SELECTED EXTRACT:
BEGIN

Aries
You should not talk to anyone about your idea of putting 12v inserts on RC train tracks. This only works for straight tracks.
Taurus
You will read about 60 pages of the latest BrickJourna before realizing it’s not actually something different than BrickJournal.
Gemini
LEGO will finally react to your numerous complains about the bizarre price differences between countries on Shop@Home: they will discontinue Shop@Home in your own country.
Cancer
Your plans for a big nighttime Great Ball Contraption gathering will be thwarted when you discover LEGO does not produce glow-in-the-dark balls.
Leo
LEGO’s 75th birthday will make you forget about your own birthday completely.
Virgo
You will print all your MOC pictures and put them on a real LEGO brick shelf.
Libra
A dream will convince you to make huge donations to all LEGO community sites you regularly visit.
Scorpio
Your new remote-controlled dinosaur will be no match for the neighbour’s dog.
Sagittarius
You will report your issues to LEGO ambassadors, but they would really prefer to hear only about LEGO-related issues.
Capricorn
After spending an entire month building a giant remote-controlled robot, you will realize that you can’t control 19 power functions motors with only 4 channels.
Aquarius
You won’t be able to get rid of the RC tracks that come with each train station you purchase.
Pisces
You will dedicate this month to put copies of your LEGO pictures on every new picture site available.

END

REQUIRED ACTIONS:
1 – Reproduce the stretch of the LEGO horoscope from "Sagittarius" through "picture site available.".
2 – According to the LEGO horoscope, what discovery will thwart Cancer's plans for a big nighttime Great Ball Contraption gathering?
The items that come next are separate from the LEGO horoscope.

Dataset entries:
BEGIN

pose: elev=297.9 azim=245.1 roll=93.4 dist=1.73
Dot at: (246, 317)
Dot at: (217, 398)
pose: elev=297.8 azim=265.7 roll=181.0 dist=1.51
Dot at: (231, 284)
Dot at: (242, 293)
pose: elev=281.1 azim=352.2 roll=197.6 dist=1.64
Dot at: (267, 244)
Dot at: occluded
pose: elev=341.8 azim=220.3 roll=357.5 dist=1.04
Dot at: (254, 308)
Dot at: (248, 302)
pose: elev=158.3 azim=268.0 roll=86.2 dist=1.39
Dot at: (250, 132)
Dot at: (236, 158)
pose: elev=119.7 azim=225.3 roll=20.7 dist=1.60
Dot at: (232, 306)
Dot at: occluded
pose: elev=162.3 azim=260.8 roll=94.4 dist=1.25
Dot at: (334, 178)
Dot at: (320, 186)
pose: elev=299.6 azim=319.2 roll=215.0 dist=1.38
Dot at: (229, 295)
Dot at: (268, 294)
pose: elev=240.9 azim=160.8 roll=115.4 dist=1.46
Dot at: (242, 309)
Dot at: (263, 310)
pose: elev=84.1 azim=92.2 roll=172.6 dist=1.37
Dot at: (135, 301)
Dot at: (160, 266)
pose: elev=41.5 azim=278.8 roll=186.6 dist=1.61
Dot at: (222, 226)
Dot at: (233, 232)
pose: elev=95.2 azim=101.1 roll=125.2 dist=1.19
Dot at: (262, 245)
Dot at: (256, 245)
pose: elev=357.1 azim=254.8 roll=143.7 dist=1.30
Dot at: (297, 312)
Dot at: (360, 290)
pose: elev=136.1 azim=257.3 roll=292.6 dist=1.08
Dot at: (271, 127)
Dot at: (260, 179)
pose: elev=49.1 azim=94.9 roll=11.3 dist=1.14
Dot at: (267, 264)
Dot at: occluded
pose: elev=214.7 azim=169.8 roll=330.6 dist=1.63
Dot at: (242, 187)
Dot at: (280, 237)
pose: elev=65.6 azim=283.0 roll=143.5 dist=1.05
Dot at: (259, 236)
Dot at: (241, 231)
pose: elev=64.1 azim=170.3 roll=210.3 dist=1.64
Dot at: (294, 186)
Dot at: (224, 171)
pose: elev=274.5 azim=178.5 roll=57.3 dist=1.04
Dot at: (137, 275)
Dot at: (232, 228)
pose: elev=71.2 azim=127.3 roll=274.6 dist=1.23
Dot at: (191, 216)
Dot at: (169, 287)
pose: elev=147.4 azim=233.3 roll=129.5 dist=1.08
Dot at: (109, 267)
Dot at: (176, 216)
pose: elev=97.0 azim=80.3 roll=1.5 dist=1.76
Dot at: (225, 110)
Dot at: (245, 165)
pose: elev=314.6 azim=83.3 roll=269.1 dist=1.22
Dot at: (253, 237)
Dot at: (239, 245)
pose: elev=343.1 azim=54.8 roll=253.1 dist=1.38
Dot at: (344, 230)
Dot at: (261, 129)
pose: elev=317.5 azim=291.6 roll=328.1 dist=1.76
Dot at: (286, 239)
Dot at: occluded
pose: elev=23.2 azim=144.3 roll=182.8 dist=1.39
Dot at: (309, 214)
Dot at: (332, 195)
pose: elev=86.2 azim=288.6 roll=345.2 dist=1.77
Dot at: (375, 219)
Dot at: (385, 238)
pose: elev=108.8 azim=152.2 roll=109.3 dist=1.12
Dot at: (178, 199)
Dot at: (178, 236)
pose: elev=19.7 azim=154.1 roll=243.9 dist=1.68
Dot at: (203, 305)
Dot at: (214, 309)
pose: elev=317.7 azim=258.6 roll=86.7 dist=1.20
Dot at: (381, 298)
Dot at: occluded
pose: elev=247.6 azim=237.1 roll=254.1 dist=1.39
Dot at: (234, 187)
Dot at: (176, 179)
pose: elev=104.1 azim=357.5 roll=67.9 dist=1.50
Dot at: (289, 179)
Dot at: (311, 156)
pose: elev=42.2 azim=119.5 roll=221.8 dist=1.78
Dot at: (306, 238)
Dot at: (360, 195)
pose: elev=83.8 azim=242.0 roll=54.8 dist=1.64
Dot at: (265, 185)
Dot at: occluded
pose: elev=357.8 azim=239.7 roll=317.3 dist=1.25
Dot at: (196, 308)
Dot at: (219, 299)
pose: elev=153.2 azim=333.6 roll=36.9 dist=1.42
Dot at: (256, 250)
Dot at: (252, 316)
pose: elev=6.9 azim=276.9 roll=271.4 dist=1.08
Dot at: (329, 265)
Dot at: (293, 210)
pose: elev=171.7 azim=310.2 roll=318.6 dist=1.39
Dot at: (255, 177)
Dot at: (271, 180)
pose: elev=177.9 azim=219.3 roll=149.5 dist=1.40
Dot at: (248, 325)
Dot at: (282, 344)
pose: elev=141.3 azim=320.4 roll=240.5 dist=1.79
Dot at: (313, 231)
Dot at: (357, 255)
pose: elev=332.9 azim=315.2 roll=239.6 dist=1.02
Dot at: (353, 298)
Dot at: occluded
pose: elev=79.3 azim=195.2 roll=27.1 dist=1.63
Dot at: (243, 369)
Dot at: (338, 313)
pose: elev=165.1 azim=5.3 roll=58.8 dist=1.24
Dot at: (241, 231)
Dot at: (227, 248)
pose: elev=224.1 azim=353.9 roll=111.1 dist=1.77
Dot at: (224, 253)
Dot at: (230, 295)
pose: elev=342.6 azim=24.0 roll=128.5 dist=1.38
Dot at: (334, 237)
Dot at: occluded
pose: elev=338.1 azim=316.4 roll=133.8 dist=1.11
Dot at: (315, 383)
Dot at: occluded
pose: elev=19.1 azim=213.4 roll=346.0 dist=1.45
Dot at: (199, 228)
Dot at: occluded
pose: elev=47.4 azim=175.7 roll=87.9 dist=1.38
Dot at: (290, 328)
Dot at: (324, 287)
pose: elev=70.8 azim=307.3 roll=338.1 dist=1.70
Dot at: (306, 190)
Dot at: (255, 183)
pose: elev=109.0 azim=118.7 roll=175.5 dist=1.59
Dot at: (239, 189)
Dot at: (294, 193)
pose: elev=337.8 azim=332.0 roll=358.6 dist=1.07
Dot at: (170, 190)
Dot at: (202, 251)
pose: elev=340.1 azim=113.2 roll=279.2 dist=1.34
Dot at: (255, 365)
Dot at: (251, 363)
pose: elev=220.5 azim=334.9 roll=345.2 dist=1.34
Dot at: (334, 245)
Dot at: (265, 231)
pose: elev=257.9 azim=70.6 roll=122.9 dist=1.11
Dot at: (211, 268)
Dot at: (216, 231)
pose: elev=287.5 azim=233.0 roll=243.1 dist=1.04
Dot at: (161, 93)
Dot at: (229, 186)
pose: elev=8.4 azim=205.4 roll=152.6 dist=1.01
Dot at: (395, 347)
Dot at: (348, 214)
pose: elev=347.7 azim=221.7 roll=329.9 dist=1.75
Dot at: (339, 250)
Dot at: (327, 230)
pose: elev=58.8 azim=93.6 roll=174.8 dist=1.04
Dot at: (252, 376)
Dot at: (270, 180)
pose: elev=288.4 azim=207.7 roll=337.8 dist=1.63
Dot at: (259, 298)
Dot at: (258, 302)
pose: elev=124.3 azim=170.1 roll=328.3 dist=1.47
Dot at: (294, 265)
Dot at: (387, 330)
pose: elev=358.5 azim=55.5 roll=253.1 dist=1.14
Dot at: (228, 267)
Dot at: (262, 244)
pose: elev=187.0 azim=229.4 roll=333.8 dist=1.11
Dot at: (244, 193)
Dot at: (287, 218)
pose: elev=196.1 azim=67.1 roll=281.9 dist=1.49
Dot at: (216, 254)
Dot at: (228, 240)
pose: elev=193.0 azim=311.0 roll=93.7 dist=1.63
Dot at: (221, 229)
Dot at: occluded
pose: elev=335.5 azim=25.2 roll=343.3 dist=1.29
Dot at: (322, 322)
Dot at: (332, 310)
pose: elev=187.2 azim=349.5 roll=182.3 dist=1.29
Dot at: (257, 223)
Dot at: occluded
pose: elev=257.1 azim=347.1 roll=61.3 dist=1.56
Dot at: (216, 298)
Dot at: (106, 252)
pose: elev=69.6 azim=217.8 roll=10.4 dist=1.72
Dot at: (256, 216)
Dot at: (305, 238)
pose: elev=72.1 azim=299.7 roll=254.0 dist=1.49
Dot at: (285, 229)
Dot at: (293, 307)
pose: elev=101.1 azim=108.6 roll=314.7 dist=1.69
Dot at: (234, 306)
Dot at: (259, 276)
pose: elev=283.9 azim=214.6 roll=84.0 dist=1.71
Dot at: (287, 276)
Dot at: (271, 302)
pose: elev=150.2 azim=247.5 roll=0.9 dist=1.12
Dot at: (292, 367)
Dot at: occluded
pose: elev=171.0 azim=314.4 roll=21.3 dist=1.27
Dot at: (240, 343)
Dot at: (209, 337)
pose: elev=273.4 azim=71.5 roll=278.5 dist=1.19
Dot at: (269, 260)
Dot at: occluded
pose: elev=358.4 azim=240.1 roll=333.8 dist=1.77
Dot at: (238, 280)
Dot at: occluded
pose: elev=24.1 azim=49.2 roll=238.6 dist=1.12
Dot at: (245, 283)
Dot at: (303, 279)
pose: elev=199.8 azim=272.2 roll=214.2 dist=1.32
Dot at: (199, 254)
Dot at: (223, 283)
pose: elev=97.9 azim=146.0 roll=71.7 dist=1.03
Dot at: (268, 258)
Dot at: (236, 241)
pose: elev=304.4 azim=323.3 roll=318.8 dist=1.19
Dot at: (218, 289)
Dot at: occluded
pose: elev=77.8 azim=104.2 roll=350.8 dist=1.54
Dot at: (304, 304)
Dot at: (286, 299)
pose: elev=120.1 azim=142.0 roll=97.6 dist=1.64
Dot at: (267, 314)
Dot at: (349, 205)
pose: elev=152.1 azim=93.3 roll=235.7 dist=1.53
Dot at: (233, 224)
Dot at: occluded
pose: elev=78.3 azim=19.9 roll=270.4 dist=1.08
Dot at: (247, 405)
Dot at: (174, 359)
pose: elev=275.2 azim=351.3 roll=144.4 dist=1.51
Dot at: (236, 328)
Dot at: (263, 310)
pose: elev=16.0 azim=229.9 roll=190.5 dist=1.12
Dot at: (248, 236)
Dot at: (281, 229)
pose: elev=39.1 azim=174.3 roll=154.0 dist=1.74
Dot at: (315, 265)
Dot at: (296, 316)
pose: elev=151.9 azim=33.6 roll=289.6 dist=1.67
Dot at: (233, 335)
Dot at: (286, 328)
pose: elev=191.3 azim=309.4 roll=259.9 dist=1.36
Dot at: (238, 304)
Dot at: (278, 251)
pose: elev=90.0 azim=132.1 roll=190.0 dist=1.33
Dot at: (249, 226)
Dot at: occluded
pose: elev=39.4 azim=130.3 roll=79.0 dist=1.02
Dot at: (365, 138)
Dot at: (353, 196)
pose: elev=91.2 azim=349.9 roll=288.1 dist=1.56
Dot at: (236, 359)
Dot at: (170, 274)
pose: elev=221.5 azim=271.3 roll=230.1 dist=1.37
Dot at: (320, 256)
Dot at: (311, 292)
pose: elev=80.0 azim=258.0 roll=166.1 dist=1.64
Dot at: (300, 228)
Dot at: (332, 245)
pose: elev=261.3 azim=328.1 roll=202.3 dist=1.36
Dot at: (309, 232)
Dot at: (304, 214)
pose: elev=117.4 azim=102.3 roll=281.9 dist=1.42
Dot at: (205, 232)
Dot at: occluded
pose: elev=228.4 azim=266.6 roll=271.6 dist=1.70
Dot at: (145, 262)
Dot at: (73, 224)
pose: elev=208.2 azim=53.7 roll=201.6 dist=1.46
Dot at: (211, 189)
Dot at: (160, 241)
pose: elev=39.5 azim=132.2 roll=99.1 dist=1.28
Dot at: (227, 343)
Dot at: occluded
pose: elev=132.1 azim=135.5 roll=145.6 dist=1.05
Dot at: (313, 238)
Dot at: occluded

END

EXERCISE ANSWERS:
1 –
Sagittarius
You will report your issues to LEGO ambassadors, but they would really prefer to hear only about LEGO-related issues.
Capricorn
After spending an entire month building a giant remote-controlled robot, you will realize that you can’t control 19 power functions motors with only 4 channels.
Aquarius
You won’t be able to get rid of the RC tracks that come with each train station you purchase.
Pisces
You will dedicate this month to put copies of your LEGO pictures on every new picture site available.

2 – LEGO does not produce glow-in-the-dark balls.